=== Selected text ===
EXHIBIT 10.35
JOINDER AGREEMENT
and
SUPPLEMENT TO LOAN AGREEMENT
SUPPLEMENT NO. 1 (this "Supplement") dated as of August 23, 2000, to
the Loan and Security Agreement dated June 10,1998 (as at any time supplemented
or amended, the "Loan Agreement"), by and among TROPICAL SPORTSWEAR INT?L
CORPORATION, a Florida corporation ("Tropical"); SAVANE INTERNATIONAL CORP., a
Texas corporation (formerly known as Farah Incorporated) ("Savane"), TROPICAL
SPORTSWEAR COMPANY, INC., a Delaware corporation ("TSCI"); APPAREL NETWORK
CORPORATION, a Florida corporation ("Apparel"); and each other Person that is
from time to time a Borrower under the Loan Agreement (Tropical , Savane, TSCI
and Apparel and each of the foregoing referred to herein individually as a
"Borrower" and collectively as "Borrowers"), and FLEET CAPITAL CORPORATION
("Agent"), a Rhode Island corporation, in its capacity as administrative and
collateral agent for the Lenders thereto, and Lenders. Capitalized terms used
herein, unless otherwise defined herein, shall have the meanings ascribed to
them in the Loan Agreement. The terms "herein," "hereof" and "hereunder" and
other words of similar import refer to this Supplement as a whole and not to any
particular section, paragraph or subdivision. All references to any Person shall
mean and include the successors and permitted assigns of such Person. All
references to any of the Loan Documents shall include any and all amendments or
modifications thereto and any and all restatements, extensions or renewals
thereof. Wherever the phrase "including" shall appear in this Supplement, such
word shall be understood to mean "including, without limitation."
===
> [Brief] Please sum up the agreement text in two sentences. You won't need the listing for this work.
=== Records supplied ===
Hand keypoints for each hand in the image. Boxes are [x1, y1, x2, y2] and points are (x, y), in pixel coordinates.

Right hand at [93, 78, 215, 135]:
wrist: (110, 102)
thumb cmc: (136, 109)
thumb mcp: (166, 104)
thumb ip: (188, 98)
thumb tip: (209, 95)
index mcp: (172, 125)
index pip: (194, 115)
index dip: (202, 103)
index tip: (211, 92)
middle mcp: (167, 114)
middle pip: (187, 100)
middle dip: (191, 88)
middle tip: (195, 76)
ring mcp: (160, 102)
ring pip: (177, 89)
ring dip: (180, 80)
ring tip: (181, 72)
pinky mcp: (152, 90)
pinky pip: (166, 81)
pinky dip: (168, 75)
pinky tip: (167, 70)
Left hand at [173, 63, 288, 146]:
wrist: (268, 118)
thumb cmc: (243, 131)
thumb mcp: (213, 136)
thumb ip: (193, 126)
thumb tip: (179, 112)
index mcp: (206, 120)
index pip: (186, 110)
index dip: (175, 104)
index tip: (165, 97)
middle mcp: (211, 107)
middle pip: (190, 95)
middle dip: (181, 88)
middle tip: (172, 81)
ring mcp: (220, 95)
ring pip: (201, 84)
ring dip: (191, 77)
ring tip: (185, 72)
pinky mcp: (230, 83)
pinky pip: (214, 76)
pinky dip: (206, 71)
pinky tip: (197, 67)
===
=== Records supplied ===
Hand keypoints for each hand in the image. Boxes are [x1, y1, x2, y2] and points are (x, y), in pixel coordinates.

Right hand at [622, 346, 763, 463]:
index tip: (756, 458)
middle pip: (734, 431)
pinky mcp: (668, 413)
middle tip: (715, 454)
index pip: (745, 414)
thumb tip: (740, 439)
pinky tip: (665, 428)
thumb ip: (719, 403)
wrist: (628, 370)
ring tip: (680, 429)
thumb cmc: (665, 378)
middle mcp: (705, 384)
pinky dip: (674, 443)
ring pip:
===
> [Solution to this exercise] Supplement No. 1, dated as of August 23, 2000, supplements the Loan and Security Agreement of June 10, 1998, among the borrowers Tropical, Savane, TSCI and Apparel, Fleet Capital Corporation as administrative and collateral agent for the lenders, and the lenders. It sets rules of interpretation: capitalized terms carry their Loan Agreement meanings, "herein" and similar words refer to the whole Supplement, references to a Person include its successors and permitted assigns, references to Loan Documents include amendments, restatements, extensions and renewals, and "including" means "including, without limitation."